* [Task requirements] Write out the passage of the Gaza tunnel article below from "7 people have" up to and including "the Gaza Strip.", word for word.

== Source extract ==

7 people have been rescued, but 14 remain missing Tuesday morning, after Egyptian authorities flooded a tunnel across the Egypt-Gaza border with no warning. The tunnel runs between Gaza and Egypt’s Sinai peninsula, and is one of a number of such tunnels that serve as a lifeline for the besieged Palestinian population of the Gaza Strip.
The Palestinian Civil Defense rescue workers rushed to the scene on Tuesday morning, after Egyptian authorities flooded the tunnel with seawater. The rescue workers are trying to locate the 14 people who remain underground in the tunnel following the intentional flooding.
Egyptian authorities, working with the Israeli authorities, have attacked the tunnels in a variety of ways in recent months, causing a number of deaths.
Palestinian rescue teams managed to pull out 7 people. But 14 remain unaccounted for.
Residents of Gaza, who number more than 1.6 million, depend on the tunnels to import much-needed medical, construction, agricultural and school supplies which are prevented by the Israeli government from being imported across the above-ground border crossings.
Israeli authorities have banned the import of thousands of necessary items under the pretext of ‘security’, although some Israeli officials have publicly admitted that the eight-year siege has involved a determination of the minimum calorie consumption that people can survive on, and refusing to allow in any more than that minimum.

===
== Material supplied ==

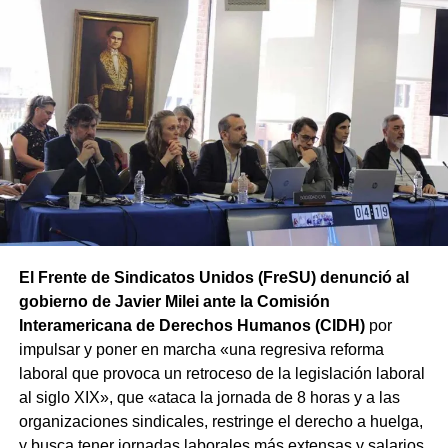
De esta forma, ATE mantiene la movilización prevista
y concentrará a partir de las 12 hs en Av. Rivadavia y
Rodriguez Peña (CABA).
Además, las movilizaciones se
replicarán en las principales ciudades de todas las
provincias en el marco de la Jornada Nacional de Lucha
convocada por el sindicato.
El Frente de Sindicatos Unidos (FreSU) denunció al
gobierno de Javier Milei ante la Comisión
Interamericana de Derechos Humanos (CIDH)
por
impulsar y poner en marcha «una regresiva reforma
laboral que provoca un retroceso de la legislación laboral
al siglo XIX», que «ataca la jornada de 8 horas y a las
organizaciones sindicales, restringe el derecho a huelga,
y busca tener jornadas laborales más extensas y salarios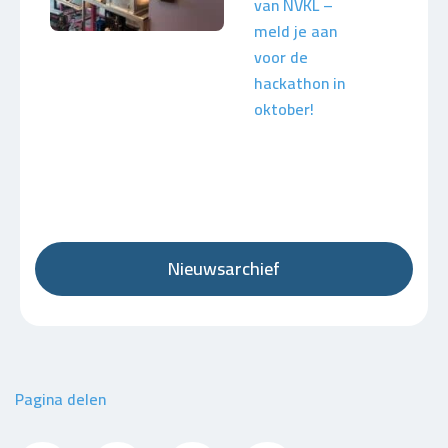
van NVKL –
meld je aan
voor de
hackathon in
oktober!
Nieuwsarchief
Pagina delen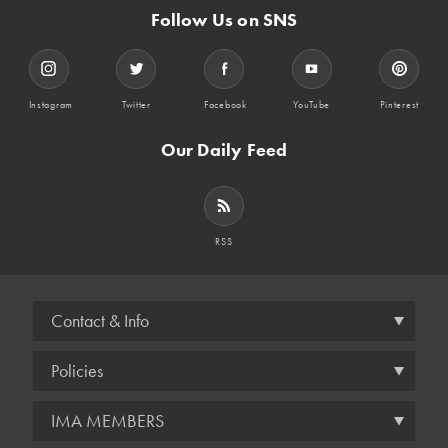
Follow Us on SNS
Instagram
Twitter
Facebook
YouTube
Pinterest
Our Daily Feed
RSS
Contact & Info
Policies
IMA MEMBERS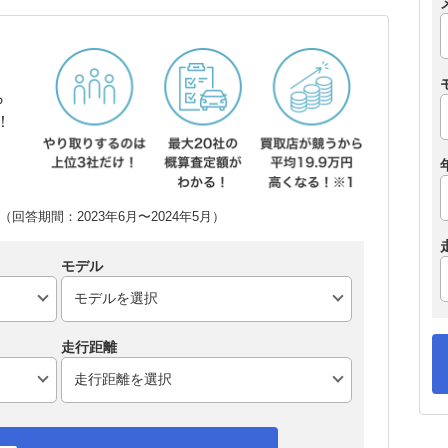
ら
！
回答期間：2023年6月〜2024年5月）
モデル
走行距離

===

* [Exercise solution]
7 people have been rescued, but 14 remain missing Tuesday morning, after Egyptian authorities flooded a tunnel across the Egypt-Gaza border with no warning. The tunnel runs between Gaza and Egypt’s Sinai peninsula, and is one of a number of such tunnels that serve as a lifeline for the besieged Palestinian population of the Gaza Strip.